No async runtime. No HTTP client. No serialization framework beyond
what `serde` and the hand-rolled JSON in `src/subcommands/mod.rs`
provide.
## Integration tests
`tests/test.rs` spawns the compiled binary under `target/debug/` (or
`target/debug/nhs-number-cli.exe` on Windows, via the `.exe`
fallback) and exercises every observable requirement:
* `test` — the round-trip baseline (FR-3, FR-4, FR-5, FR-6, FR-10).

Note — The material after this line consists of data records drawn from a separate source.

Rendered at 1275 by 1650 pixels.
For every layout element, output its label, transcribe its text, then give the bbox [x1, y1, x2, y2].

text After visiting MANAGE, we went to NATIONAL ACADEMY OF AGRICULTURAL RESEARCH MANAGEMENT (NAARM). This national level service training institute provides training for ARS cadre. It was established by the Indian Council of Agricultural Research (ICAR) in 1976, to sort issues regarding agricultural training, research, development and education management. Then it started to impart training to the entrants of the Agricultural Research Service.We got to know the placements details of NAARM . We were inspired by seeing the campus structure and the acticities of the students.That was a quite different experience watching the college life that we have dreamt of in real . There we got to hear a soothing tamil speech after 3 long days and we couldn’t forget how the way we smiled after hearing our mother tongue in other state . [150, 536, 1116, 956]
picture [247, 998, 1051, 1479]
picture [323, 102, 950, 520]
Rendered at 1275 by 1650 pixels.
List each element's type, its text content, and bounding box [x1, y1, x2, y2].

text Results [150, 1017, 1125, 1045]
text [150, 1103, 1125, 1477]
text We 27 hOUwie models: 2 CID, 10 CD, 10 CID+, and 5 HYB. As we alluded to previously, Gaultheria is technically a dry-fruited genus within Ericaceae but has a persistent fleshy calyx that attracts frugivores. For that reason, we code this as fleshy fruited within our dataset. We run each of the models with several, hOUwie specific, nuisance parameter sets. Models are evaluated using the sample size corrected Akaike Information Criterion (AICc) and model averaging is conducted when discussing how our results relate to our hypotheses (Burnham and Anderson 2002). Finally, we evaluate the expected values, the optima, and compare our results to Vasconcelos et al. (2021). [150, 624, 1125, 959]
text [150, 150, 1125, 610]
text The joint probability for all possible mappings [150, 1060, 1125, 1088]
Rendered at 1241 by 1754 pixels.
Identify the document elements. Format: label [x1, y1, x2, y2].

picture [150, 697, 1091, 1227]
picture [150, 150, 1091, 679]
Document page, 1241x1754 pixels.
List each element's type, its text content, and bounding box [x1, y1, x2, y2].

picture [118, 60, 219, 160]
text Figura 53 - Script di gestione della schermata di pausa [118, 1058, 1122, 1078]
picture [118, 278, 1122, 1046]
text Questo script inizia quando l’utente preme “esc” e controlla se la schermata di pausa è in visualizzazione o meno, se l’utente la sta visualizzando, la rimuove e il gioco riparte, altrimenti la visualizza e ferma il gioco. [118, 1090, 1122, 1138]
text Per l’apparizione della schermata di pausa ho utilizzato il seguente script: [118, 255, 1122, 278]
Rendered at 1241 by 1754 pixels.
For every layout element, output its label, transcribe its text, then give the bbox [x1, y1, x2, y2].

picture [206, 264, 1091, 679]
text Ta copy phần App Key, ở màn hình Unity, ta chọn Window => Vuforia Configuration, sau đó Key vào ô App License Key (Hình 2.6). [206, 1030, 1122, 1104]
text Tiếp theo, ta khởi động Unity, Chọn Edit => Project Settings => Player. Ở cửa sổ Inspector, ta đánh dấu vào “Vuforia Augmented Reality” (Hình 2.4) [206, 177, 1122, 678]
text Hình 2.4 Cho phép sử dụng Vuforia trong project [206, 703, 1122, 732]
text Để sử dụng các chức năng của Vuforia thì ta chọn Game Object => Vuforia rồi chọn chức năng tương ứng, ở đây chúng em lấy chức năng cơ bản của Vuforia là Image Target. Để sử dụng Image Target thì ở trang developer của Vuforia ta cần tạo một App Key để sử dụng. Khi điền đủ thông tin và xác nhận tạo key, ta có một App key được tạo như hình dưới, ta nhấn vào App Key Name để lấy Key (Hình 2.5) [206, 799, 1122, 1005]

* `fr_2_blank_lines_skipped` — blank-line handling.
* `fr_7_parse_failure_to_stderr` — parse-error diagnostics.
* `fr_9_read_error_to_stderr` — feeds invalid UTF-8 to provoke a
real `BufRead::lines()` error.
* `fr_11_stream_separation` — valid-invalid-valid input cleanly splits.
* `fr_12_exit_zero_on_per_line_failures` — exit code is 0 on bad input.
* `fr_17_counts_summary` — `--counts` produces the four-row summary.
* `fr_18_column_extraction` — `--column N` extracts and reports
`ColumnMissing(N)`.
* `fr_19_format_json`, `fr_19_format_tsv`,
`fr_19_counts_format_json`, `fr_19_default_text_unchanged` —
output-format coverage including the FR-10 byte-for-byte guard.
Plus 19 in-crate unit and in-crate-integration tests under
`src/**/`, including the `src/app/clap.rs::tests` module that
spawns the binary to verify CLI parsing.
The 12 runnable examples under `examples/` provide a third coverage
layer: each `run.sh` diffs observed stdout/stderr against committed
expected files, byte-for-byte. They double as living documentation
and as the FR-10 / NFR-8 regression bar.
## Release artifacts
`cargo build --release` produces an optimized binary at
`target/release/nhs-number-cli`. A cross-compiled Windows binary is
tracked at `target/x86_64-pc-windows-gnu/release/nhs-number-cli.exe`.
Additional targets can be added with `rustup target add` and a
matching `cargo build --release --target <triple>`; the new
artefact path needs an explicit negation in `.gitignore` to be
tracked.
Versions are recorded in [`../../CHANGELOG.md`](../../CHANGELOG.md).